Molto spesso siamo tentati di sottrarci a questi, che pur competendoci professionalmente, sono di fatto dei dilemmi insolubili, rifugiandoci in atteggiamenti ideologici e tecnicistici, che non ci consentono di mettere in atto, il più realisticamente possibile, un autentico sforzo di ricerca e di comprensione. Per esempio: è davvero utopico cercare qualcosa che ci aiuti a nutrire aspettative modeste, ma realistiche, obiettivi stimolanti ma non pericolosi, in un contesto di condivisione con i nostri partner? Qualcosa che assecondi il legittimo desiderio di tutti noi, di essere alleggeriti dal peso (di natura esclusivamente deontologica) di sentirci, in qualche misura, corresponsabili di una passività esistenziale voluta dal paziente ma evitabile o, al contrario, promotori di un attivazione passiva di marca efficientistica, inutile e dannosa. Qualcosa insomma che ci sollevi dall’incomoda condizione di dover decidere (ogni giorno e senza riscontri) se, con la nostra protezione, stiamo precludendo al paziente un percorso di crescita... oppure se, col nostro accanimento riabilitativo, lo stiamo sottoponendo a sofferenze inutili e al rischio di acting out autolesivi. O se invece siamo addirittura indispensabili alla sua sopravvivenza fisica...

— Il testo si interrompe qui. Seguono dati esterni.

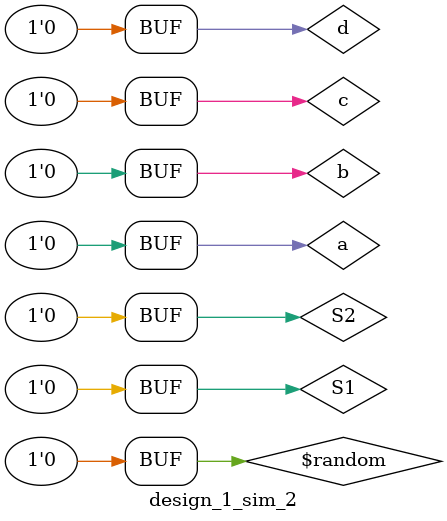
<source format=v>
`timescale 1ns / 1ps

module design_1_sim_2(

    );
    parameter size = 10000;
    reg a = 0;
    reg b = 0;
    reg c = 0;
    reg d = 0;
    reg S1 = 0;
    reg S2 = 0;
    wire e;
    design_1 u(.a(a),.b(b),.c(c),.d(d),.S1(S1),.S2(S2),.e(e));
    initial begin
        a = 'd0;
        b = 'd0;
        c = 'd0;
        d = 'd0;
        S1 = 'd0;
        S2 = 'd0;
        repeat(size)
        begin
            #10
            a = $random;
            b = $random;
            c = $random;
            d = $random;
            S1 = $random;
            S2 = $random;
        end
    end
endmodule

</source>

Un primo supporto concreto può venirci dal sottoporre ogni singolo caso ad una verifica accurata, affrontando separatamente le componenti in gioco (organico - endogene, psicodinamiche, cognitive, relazionali, istituzionali, ideologico - culturali, ecc.), e valutando adeguatamente la responsabilità di ciascuna di esse nella formazione dei fenomeni osservabili nei pazienti che chiamiamo cronici.

Sarebbe però auspicabile poter disporre di indicatori che dicessero in maniera obiettiva e fruibile se e quanto un paziente è sovra- o sotto- stimolato e rispettivamente sovra - o sotto - protetto dalla permanenza in una data situazione terapeutico - abitativa; fattori predittivi, cioè, della sua capacità (o meno) di acquisire una maggiore autonomia, traducibile nel trasferimento effettivo a una struttura meno protetta o, se è il caso, più protetta.

Scopo di incontri come quello odierno dovrebbe essere il dotarci, attraverso il reciproco scambio, di strumenti del genere, tenendo presente che i nodi teorico - metodologici irrisolti, connessi con la cosiddetta cronicità, non sono appannaggio delle strutture residenziali (e neanche di strutture come gli SPDC e i centri diurni, che, se usate a lungo in modo improprio, possono essere fortemente cronicizzanti), ma sono presenti in molti altri ambiti del lavoro psichiatrico, anche ambulatoriale. Pensiamo, per esempio, a molte forme di psicoterapia a lunghissimo termine, quelle che vengono denominate con termini negativi e vagamente squalificanti (per paziente e terapeuta), tipo "analisi interminabile" o "fallita", "dipendenza cronica", ecc., e che richiederebbero invece prima di tutto una sostanziale revisione dei nostri modelli di approccio concettuale e operativo.